Professional View: Get the most out of your tax returnBy: Rashida Lilani, CFP, special to the Granite Bay View
Rashida Lilani is the owner and principal of Lilani Wealth Management in Roseville.
Professional View is written by local professionals who share their expertise with our readers. If you’d like to submit a column, email email@example.com. The Granite Bay View is not obligated to publish any material submitted.
Can I deduct the dog?
If you haven’t done so already, you may be getting ready to file your individual federal and state income tax returns. Or maybe you’re still thinking about it. Or maybe you’re not.

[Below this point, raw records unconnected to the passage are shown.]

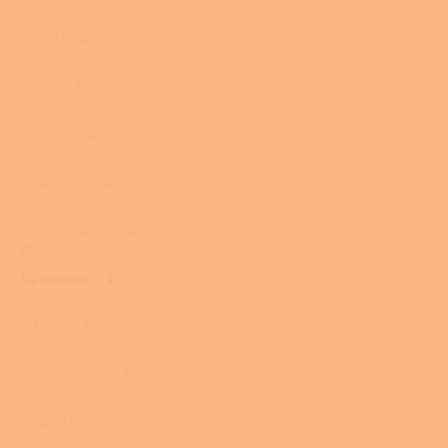
HWAM
0
JOTUL
0
KLOVER
0
KRATKI. PL
0
KVS MORAVIA
0
La Nordica
5
LINCAR
0
PHEBO STUFE
0
ROMOTOP
0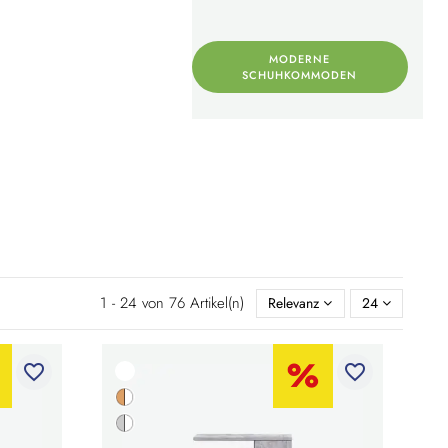
MODERNE
SCHUHKOMMODEN
1 - 24 von 76 Artikel(n)
Relevanz
24
favorite_border
favorite_border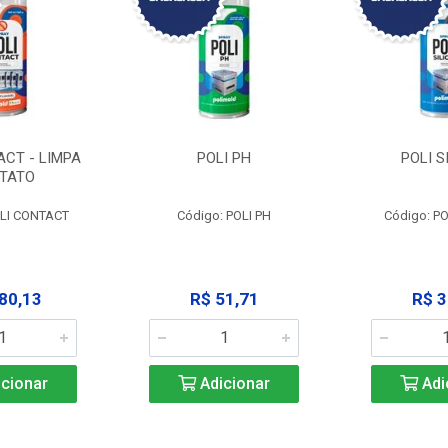
ACT - LIMPA
POLI PH
POLI S
TATO
OLI CONTACT
Código: POLI PH
Código: PO
80,13
R$ 51,71
R$ 3
cionar
Adicionar
Adi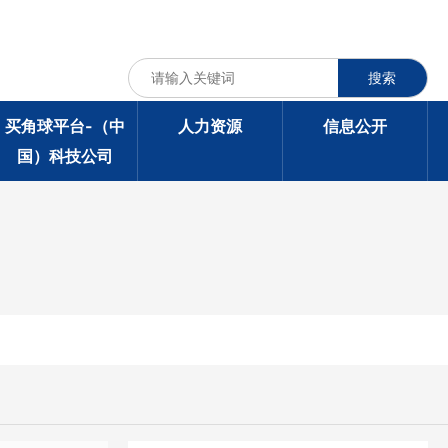
搜索
买角球平台-（中
人力资源
信息公开
国）科技公司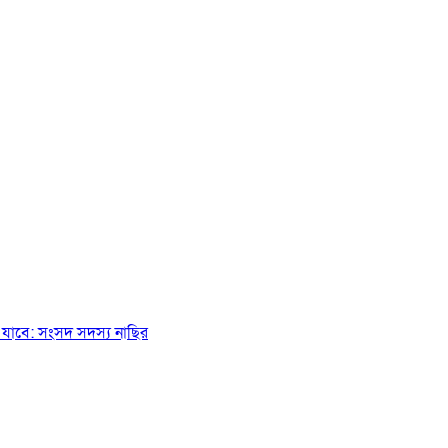
যাবে: সংসদ সদস্য নাছির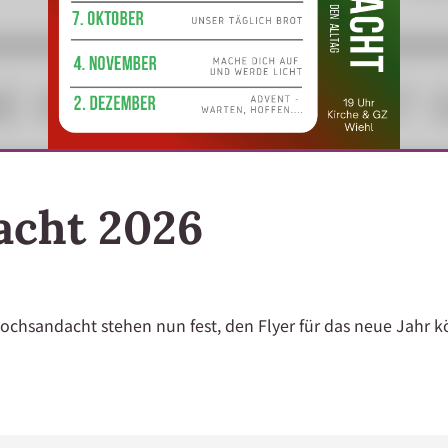
acht 2026
chsandacht stehen nun fest, den Flyer für das neue Jahr kö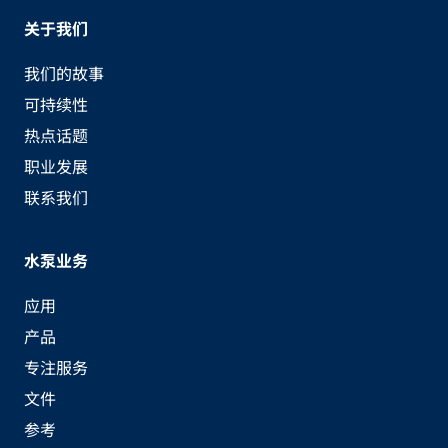
关于我们
我们的故事
可持续性
热点话题
职业发展
联系我们
水泵业务
应用
产品
专注服务
文件
参考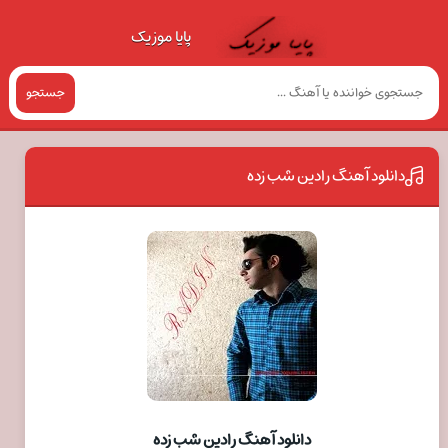
پایا موزیک
جستجو
دانلود آهنگ رادین شب زده
دانلود آهنگ رادین شب زده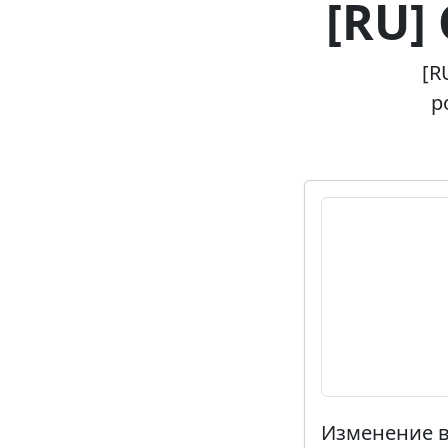
[RU]
[R
p
Изменение в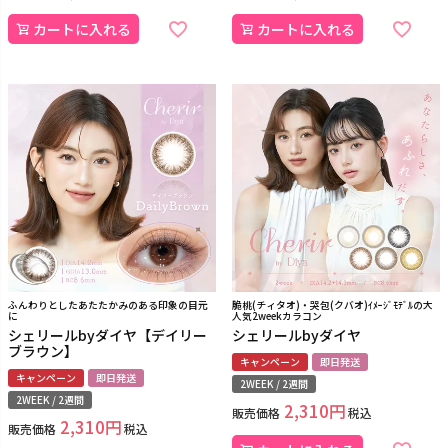
カートに入れる
カートに入れる
ふんわりとしたあたたかみのある印象の目元
脆桃(チィタオ)・哭包(クバオ)ｲﾒｰｼﾞﾓﾃﾞﾙの大
に
人気2weekカラコン
シェリールbyダイヤ【デイリー
シェリールbyダイヤ
ブラウン】
キャンペーン
即日発送
キャンペーン
即日発送
2WEEK / 2週間
2WEEK / 2週間
2,310
販売価格
税込
2,310
販売価格
税込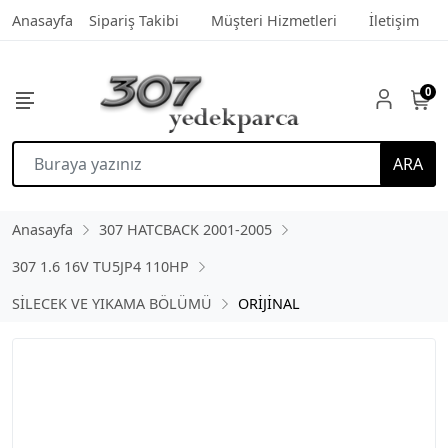
Anasayfa
Sipariş Takibi
Müşteri Hizmetleri
İletişim
0
ARA
Anasayfa
307 HATCBACK 2001-2005
307 1.6 16V TU5JP4 110HP
SİLECEK VE YIKAMA BÖLÜMÜ
ORİJİNAL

Either way, April 15 will soon be upon us, and perhaps you’re looking for ways to reduce Uncle Sam’s bill. The good news is that with over a month left for the filing deadline, there’s still time to consider taking advantage of certain tax deductions that may be available to you. While tax credits are highly desired and sought out as they are a dollar-for-dollar reduction of taxes due, tax deductions are not far behind, as they may reduce your taxable income, hence lowering the taxes due.
Although I haven’t been asked about deducting the dog on a tax return, at least not literally, it’s come close. But let’s talk about a deduction that may be available to you. The ever-so-popular Individual Retirement Account, or more commonly known IRA, is a great way to reduce your taxable income and save for retirement. For those who are eligible, the IRA contribution limit for 2012 is $5,000 and for individuals 50 or over, the catch-up contribution is an additional $1,000. For example, a 55-year-old can contribute up to $6,000 in an IRA. Contributions can be made all the way to the tax filing deadline of April 15, 2013.
Qualifying for a tax-deductible contribution to an IRA depends on at least a couple of different criteria: your participation in an employer-sponsored retirement plan and your Modified Adjusted Gross Income (MAGI). If you were an active participant in your employer’s qualified retirement plan in 2012, your eligibility to make a tax-deductible contribution to an IRA is limited if your MAGI was over $58,000 (filing single) or $92,000 (filing jointly). This eligibility is phased out completely if the MAGI was over $68,000 (filing single) or $112,000 (filing jointly).
However, if you have a non-working spouse, or your spouse was not offered a qualified retirement plan at work, he/she may be able to make a tax-deductible contribution to an IRA. Income limits still apply for eligibility but are higher than for an individual covered by an employer-sponsored plan. Contributions can be fully deductible for MAGI of up to $173,000. Phase-out begins at $173,000 and eligibility is completely phased out at $183,000.
Let’s consider the example of Ted, 49, and Lisa, 50. They file their taxes jointly and their MAGI for 2012 is $154,000. Ted is offered an employer-sponsored plan from work to which he actively contributes. Lisa is a stay-at-home mom and would like to save toward her retirement. She can contribute up to $6,000 to her IRA based on Ted’s income. Ted, however, cannot contribute due to his income and participation in his employer’s plan.
Remember, these contributions have to be made from earned income and the above criteria pertain to the tax-deductibility of your contributions. You can still make non-deductible IRA contributions at any income level; you just don’t get to deduct them on your tax return. Perhaps that’s a topic for another discussion. As would be the topic of Roth IRAs, which in my opinion are one of the most under-utilized retirement savings vehicles. Speaking of Roth IRAs, it’s important to note here that the $5,000 limit is an aggregate of contributions made for the tax year in a Traditional IRA and a Roth IRA. In addition, you can no longer contribute to an IRA starting the year you turn 70½ years of age.
Self-employed individuals have a few more options available to them. For simplicity, we’ll address two of them here: SEP-IRA and Solo 401(k). A SEP-IRA will allow a sole-proprietor to defer up to 20 percent of net self-employment income (up to $50,000 for 2012), while a Solo 401(k) will allow you to contribute the lesser of $17,000 or your net self-employment income. In addition, a $5,500 catch-up contribution is allowed in Solo 401(k) for individuals aged 50 or over, as well as a profit sharing contribution of up to 20% of net self-employment income. The SEP-IRA has no such provisions. Additional restrictions and limitations apply to each kind of plan and it is highly recommended that you consult with a tax adviser who can further determine eligibility and specific benefits of these retirement plans in your particular situation.
And finally, it’s not too early to contribute for 2013. This year, contribution limits have been raised to $5,500 with the catch-up contributions staying at $1,000.
Oh, and it's not likely that you can deduct your dog ... at least not anytime soon.